Phases of Consistent Hashing:

  1. Hash Function Selection: Choose a hash function that deterministically maps keys to nodes.

  2. Node Assignment: Assign keys to the closest node in a clockwise direction based on the hash value.

  3. Node Addition/Removal: Remap a small portion of keys when nodes are added or removed.

  4. Load Balancing: Redistribute keys to balance the load if a node becomes overloaded.

    • To make the Consistent Hashing more efficient we add virtual nodes which allow us to make every node store different ranges.

    • A circular diagram illustrating a consistent hashing ring with nodes labeled A, B, C, and D. The nodes are colored in green, red, yellow, and blue. Arrows indicate the hash values h(key1) and h(key2) pointing to specific nodes on the ring.

    For example: in the above image ranges highlighted in yellow are the ranges of the keys that will be stored in shard A, ranges highlighted in blue for keys to be stored in shard D and so on.

    • But the question is what is the benefit of that?

    • By that we will make load balancing over all the shards either and the beginning of the system or when on node fails.

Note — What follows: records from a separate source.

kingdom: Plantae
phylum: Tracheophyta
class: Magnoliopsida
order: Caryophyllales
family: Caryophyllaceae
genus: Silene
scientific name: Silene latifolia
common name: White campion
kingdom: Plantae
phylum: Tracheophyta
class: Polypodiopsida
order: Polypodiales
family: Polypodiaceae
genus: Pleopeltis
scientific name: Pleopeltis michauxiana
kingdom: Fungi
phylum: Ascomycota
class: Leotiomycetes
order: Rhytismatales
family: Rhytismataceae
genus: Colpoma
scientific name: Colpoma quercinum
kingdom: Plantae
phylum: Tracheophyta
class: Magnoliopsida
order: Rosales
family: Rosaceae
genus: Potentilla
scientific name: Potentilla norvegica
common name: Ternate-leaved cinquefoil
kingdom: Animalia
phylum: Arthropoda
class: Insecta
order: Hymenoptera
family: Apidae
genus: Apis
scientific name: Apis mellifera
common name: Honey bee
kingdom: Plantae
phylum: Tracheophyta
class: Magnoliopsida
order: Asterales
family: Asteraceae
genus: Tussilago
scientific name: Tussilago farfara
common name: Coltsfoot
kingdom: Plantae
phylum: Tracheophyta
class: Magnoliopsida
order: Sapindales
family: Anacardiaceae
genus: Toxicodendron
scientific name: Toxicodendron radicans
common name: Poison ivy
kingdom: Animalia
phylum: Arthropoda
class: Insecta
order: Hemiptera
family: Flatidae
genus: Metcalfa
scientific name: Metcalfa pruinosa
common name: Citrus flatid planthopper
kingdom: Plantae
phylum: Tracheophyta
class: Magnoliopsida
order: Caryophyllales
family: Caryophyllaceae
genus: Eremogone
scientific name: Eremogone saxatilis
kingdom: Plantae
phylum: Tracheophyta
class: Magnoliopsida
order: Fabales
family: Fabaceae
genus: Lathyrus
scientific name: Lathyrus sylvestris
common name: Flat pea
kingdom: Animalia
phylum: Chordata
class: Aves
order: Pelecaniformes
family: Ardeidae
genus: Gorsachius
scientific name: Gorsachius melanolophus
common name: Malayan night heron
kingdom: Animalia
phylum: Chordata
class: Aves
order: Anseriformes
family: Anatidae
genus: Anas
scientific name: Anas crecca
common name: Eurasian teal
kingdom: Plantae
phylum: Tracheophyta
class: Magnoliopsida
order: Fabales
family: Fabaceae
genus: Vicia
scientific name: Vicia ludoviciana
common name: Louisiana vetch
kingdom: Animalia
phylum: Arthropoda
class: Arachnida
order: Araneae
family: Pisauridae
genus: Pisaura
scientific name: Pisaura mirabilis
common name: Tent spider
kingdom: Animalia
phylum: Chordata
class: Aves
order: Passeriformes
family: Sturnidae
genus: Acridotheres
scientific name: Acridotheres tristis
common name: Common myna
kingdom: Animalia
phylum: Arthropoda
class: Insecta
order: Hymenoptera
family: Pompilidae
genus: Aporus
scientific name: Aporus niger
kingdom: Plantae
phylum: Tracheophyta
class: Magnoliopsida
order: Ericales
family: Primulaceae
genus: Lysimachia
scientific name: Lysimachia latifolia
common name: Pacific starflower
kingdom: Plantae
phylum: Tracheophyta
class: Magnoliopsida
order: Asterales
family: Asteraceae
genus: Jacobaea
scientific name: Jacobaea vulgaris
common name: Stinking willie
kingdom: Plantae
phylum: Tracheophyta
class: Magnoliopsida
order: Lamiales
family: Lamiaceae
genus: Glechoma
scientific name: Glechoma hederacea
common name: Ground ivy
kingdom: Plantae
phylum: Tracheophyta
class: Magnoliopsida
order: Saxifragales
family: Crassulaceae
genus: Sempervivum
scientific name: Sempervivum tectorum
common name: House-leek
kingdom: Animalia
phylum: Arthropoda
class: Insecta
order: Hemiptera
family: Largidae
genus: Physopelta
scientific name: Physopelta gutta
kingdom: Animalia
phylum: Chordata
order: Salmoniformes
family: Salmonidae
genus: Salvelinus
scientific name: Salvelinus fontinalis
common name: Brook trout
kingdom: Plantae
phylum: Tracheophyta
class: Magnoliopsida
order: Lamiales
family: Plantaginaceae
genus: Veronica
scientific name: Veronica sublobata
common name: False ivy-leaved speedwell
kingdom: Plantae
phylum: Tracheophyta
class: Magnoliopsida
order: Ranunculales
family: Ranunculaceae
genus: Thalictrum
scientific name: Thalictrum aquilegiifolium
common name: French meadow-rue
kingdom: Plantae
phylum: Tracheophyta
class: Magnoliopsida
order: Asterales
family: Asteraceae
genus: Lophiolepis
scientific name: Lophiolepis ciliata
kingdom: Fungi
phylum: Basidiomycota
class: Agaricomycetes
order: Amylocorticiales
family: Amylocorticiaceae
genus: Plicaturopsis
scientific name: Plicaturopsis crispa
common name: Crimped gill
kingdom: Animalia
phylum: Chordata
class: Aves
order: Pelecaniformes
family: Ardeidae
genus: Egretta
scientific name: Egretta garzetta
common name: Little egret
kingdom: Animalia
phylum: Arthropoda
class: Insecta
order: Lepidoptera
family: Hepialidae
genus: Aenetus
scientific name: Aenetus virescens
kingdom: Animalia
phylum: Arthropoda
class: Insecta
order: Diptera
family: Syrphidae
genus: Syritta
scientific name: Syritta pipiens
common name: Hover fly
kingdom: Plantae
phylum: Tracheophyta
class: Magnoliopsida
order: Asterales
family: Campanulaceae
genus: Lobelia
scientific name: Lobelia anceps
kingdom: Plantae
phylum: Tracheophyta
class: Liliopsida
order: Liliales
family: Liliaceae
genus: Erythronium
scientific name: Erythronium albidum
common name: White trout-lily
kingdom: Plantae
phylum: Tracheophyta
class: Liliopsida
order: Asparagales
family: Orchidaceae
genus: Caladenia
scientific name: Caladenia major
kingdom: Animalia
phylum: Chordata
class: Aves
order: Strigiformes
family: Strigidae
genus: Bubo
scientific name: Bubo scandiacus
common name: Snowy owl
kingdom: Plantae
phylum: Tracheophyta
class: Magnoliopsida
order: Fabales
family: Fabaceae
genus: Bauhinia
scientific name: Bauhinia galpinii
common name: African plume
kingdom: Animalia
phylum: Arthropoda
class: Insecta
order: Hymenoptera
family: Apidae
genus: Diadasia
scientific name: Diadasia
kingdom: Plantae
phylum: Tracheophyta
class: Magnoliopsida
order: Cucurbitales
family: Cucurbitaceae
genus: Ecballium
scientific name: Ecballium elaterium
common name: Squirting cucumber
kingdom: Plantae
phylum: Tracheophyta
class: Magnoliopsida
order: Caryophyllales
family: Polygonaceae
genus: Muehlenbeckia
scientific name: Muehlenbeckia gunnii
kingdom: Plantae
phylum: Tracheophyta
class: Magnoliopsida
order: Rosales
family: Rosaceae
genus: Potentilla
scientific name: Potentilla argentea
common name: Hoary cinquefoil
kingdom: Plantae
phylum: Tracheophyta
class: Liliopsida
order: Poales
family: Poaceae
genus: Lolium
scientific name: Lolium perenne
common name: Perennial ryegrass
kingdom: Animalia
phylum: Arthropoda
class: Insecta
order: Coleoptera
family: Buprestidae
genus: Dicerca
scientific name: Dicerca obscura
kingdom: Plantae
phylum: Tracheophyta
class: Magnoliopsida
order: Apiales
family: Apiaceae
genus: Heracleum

    Imagine node 3 fails in the above consistent hash without virtual nodes. All load of Node 3 will go to node1 which leads to load balancing problem.

    • By adding virtual node to the ring structure and the biggening randomly that problem will not occur.

    How can adding virtual nodes solve the balancing problem?

    • Imagine that we in the above image node A fails.

    • It's range will be distributed among nodes (D and B) and by increasing the number of sharding and the virtual node we will notice that the Consistency Hashing Using Virtual Nodes will give us more load balancing in cases of failures of adding new nodes.

Conclusion

Sharding is a powerful technique for scaling systems, and understanding the intricacies of key partitioning, data skew, rebalancing, and consistency hashing is crucial for implementing it effectively. By leveraging consistency hashing with virtual nodes, you can achieve a robust, scalable, and efficient system that can handle growing data and traffic demands with ease.